The AMA's leadership is meeting next week and is expected to discuss its next steps in the case, AMA spokesman Robert Mills said. Mills declined comment beyond a two-sentence statement that the AMA released on Friday.

"Medicine has stood its ground during the last 34 years to defend an injunction that favored individual rights and protected innocent physicians from becoming targets of suspicion," AMA President-elect Ardis Dee Hoven, MD, said in the statement. "The American Medical Association is considering its options on how best to continue to defend the personal privacy interests of all physicians."

Dow Jones & Co., which owns the Wall Street Journal, challenged the 1979 injunction, putting it in opposition to the AMA's position on the case.
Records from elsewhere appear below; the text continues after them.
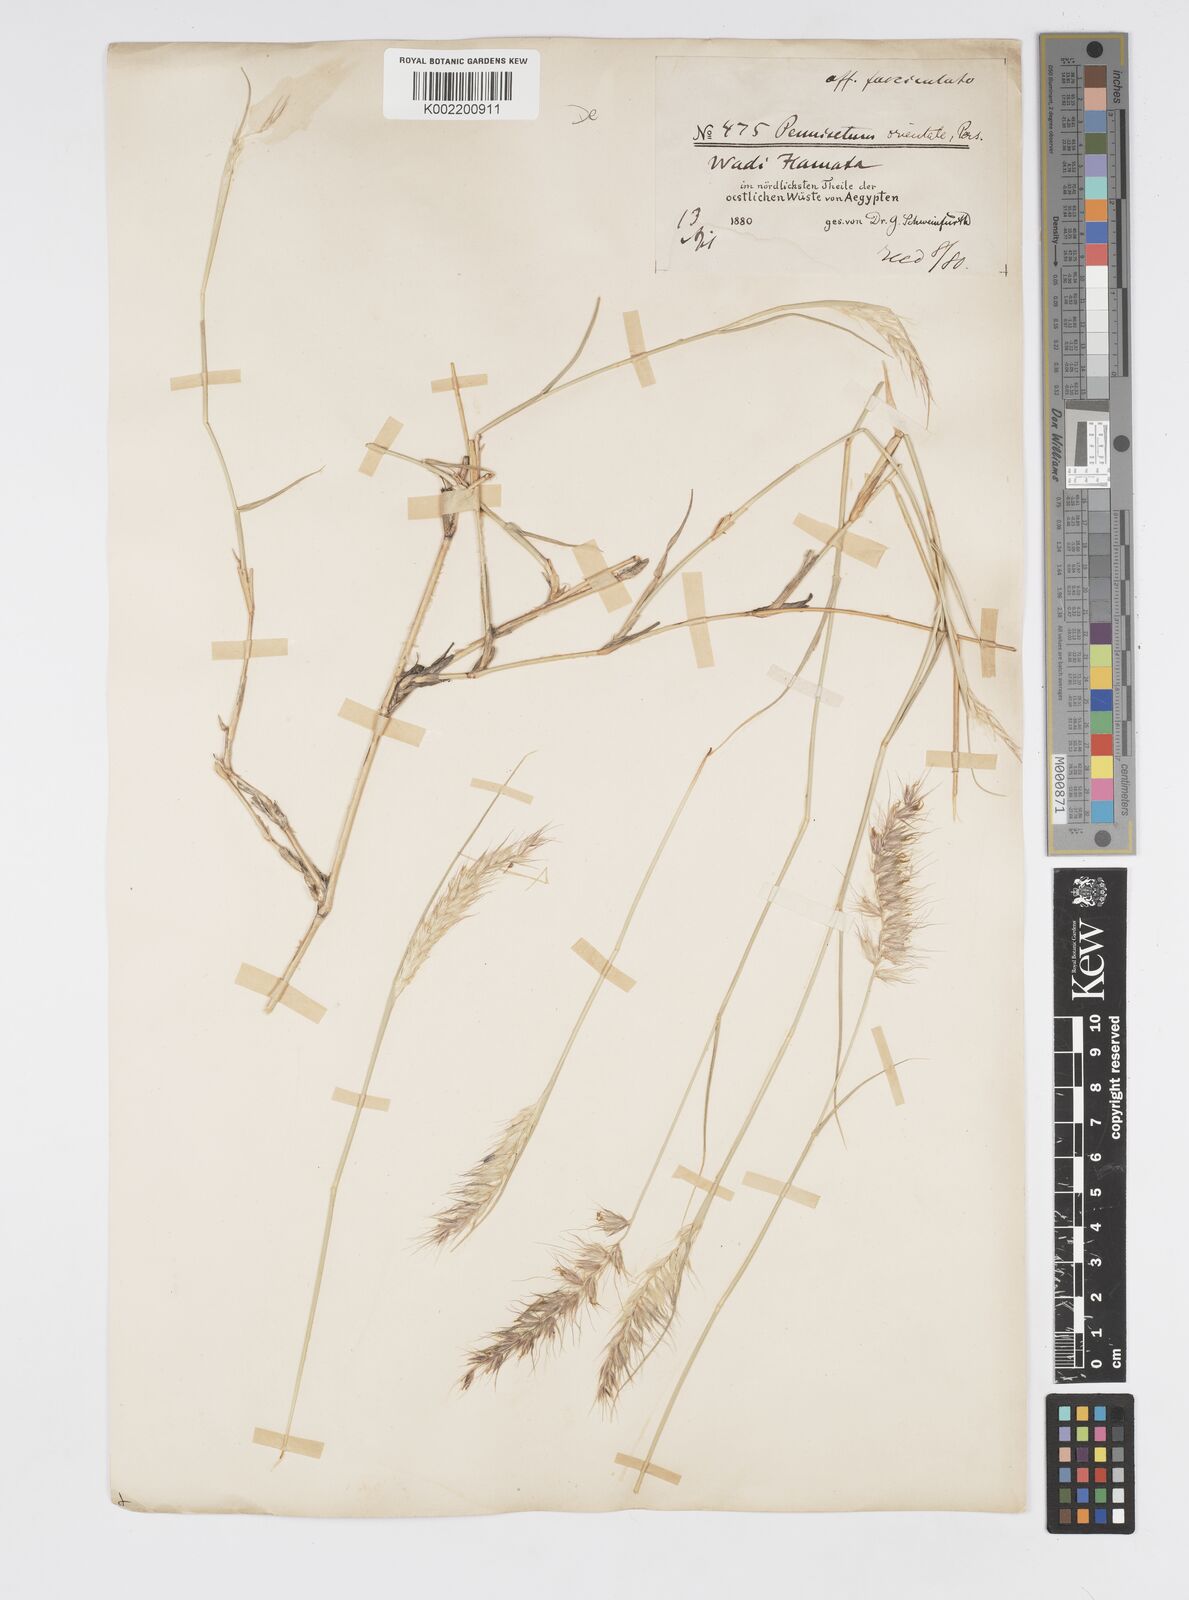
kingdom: Plantae
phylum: Tracheophyta
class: Liliopsida
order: Poales
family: Poaceae
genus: Cenchrus
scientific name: Cenchrus orientalis
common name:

Regardless of the AMA's decision on an appeal, the ruling does provide doctors with a degree of protection related to their Medicare claims data. To gain access to a physician's data, news organizations would have to file a Freedom of Information Act request with the federal government. Even then, the government could decide to deny those requests on a case-by-case basis, the Wall Street Journal reported.

It's unclear whether members of the non-news-media public would be able to obtain access to the data under any circumstances. A call to the Centers for Medicare & Medicaid Services (CMS) was not returned.

Dow Jones challenged the 1979 injunction after the Journal ran a series of articles a few years ago that uncovered tens of millions of dollars in fraud and abuse by physicians and other Medicare providers, Reuters reported. Those articles were unable to name any specific providers, due to the 1979 injunction's limitations on the release of individual physician Medicare data.

The American College of Physicians (ACP) declined to make a specific comment on the ruling or its implications for physicians. "Because ACP is reviewing the decision, we won't have reaction until we finish our analysis," a spokesman said. A spokeswoman for the American Academy of Family Physicians also declined comment on the case.